Source texts of formatted documents:
======

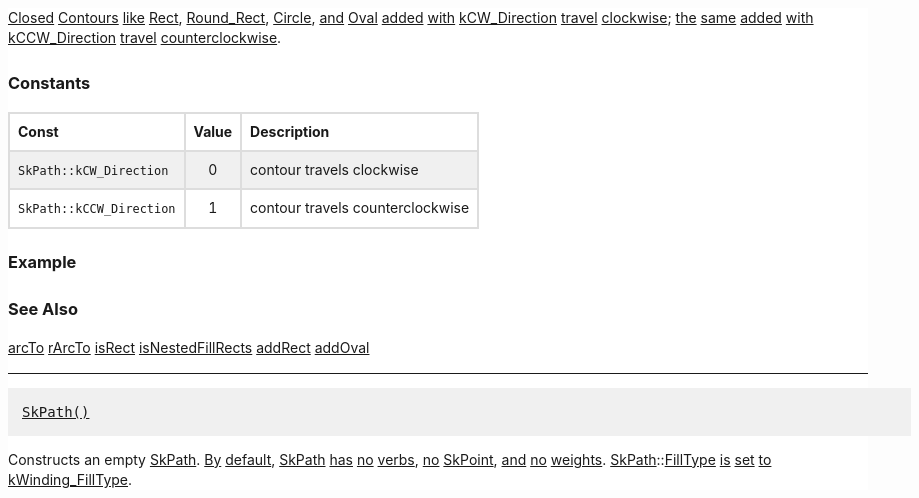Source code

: <a href='#SkPath_Direction'>Closed</a> <a href='SkPath_Overview#Contour'>Contours</a> <a href='SkPath_Overview#Contour'>like</a> <a href='SkRect_Reference#Rect'>Rect</a>, <a href='#RRect'>Round_Rect</a>, <a href='undocumented#Circle'>Circle</a>, <a href='undocumented#Circle'>and</a> <a href='undocumented#Oval'>Oval</a> <a href='undocumented#Oval'>added</a> <a href='undocumented#Oval'>with</a>
<a href='#SkPath_kCW_Direction'>kCW_Direction</a> <a href='#SkPath_kCW_Direction'>travel</a> <a href='#SkPath_kCW_Direction'>clockwise</a>; <a href='#SkPath_kCW_Direction'>the</a> <a href='#SkPath_kCW_Direction'>same</a> <a href='#SkPath_kCW_Direction'>added</a> <a href='#SkPath_kCW_Direction'>with</a> <a href='#SkPath_kCCW_Direction'>kCCW_Direction</a>
<a href='#SkPath_kCCW_Direction'>travel</a> <a href='#SkPath_kCCW_Direction'>counterclockwise</a>.

### Constants

<table style='border-collapse: collapse; width: 62.5em'>
  <tr><th style='text-align: left; border: 2px solid #dddddd; padding: 8px; '>Const</th>
<th style='text-align: center; border: 2px solid #dddddd; padding: 8px; '>Value</th>
<th style='text-align: left; border: 2px solid #dddddd; padding: 8px; '>Description</th></tr>
  <tr style='background-color: #f0f0f0; '>
    <td style='text-align: left; border: 2px solid #dddddd; padding: 8px; '><a name='SkPath_kCW_Direction'><code>SkPath::kCW_Direction</code></a></td>
    <td style='text-align: center; border: 2px solid #dddddd; padding: 8px; '>0</td>
    <td style='text-align: left; border: 2px solid #dddddd; padding: 8px; '>
contour travels clockwise</td>
  </tr>
  <tr>
    <td style='text-align: left; border: 2px solid #dddddd; padding: 8px; '><a name='SkPath_kCCW_Direction'><code>SkPath::kCCW_Direction</code></a></td>
    <td style='text-align: center; border: 2px solid #dddddd; padding: 8px; '>1</td>
    <td style='text-align: left; border: 2px solid #dddddd; padding: 8px; '>
contour travels counterclockwise</td>
  </tr>
</table>

### Example

<div><fiddle-embed name="4bbae00b40ed2cfcd0007921ad693a7b"></fiddle-embed></div>

### See Also

<a href='#SkPath_arcTo'>arcTo</a> <a href='#SkPath_rArcTo'>rArcTo</a> <a href='#SkPath_isRect'>isRect</a> <a href='#SkPath_isNestedFillRects'>isNestedFillRects</a> <a href='#SkPath_addRect'>addRect</a> <a href='#SkPath_addOval'>addOval</a>

<a name='SkPath_empty_constructor'></a>

---

<pre style="padding: 1em 1em 1em 1em; width: 62.5em;background-color: #f0f0f0">
<a href='#SkPath_empty_constructor'>SkPath()</a>
</pre>

Constructs an empty <a href='SkPath_Reference#SkPath'>SkPath</a>. <a href='SkPath_Reference#SkPath'>By</a> <a href='SkPath_Reference#SkPath'>default</a>, <a href='SkPath_Reference#SkPath'>SkPath</a> <a href='SkPath_Reference#SkPath'>has</a> <a href='SkPath_Reference#SkPath'>no</a> <a href='SkPath_Reference#Verb'>verbs</a>, <a href='SkPath_Reference#Verb'>no</a> <a href='SkPoint_Reference#SkPoint'>SkPoint</a>, <a href='SkPoint_Reference#SkPoint'>and</a> <a href='SkPoint_Reference#SkPoint'>no</a> <a href='SkPath_Reference#Conic_Weight'>weights</a>.
<a href='SkPath_Reference#SkPath'>SkPath</a>::<a href='#SkPath_FillType'>FillType</a> <a href='#SkPath_FillType'>is</a> <a href='#SkPath_FillType'>set</a> <a href='#SkPath_FillType'>to</a> <a href='#SkPath_kWinding_FillType'>kWinding_FillType</a>.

======

• **Exercise**
Look above for the line containing "### Example" and the line containing "### See Also". Transcribe both, with the lines between them, exactly.

• **Finished exercise**
### Example

<div><fiddle-embed name="4bbae00b40ed2cfcd0007921ad693a7b"></fiddle-embed></div>

### See Also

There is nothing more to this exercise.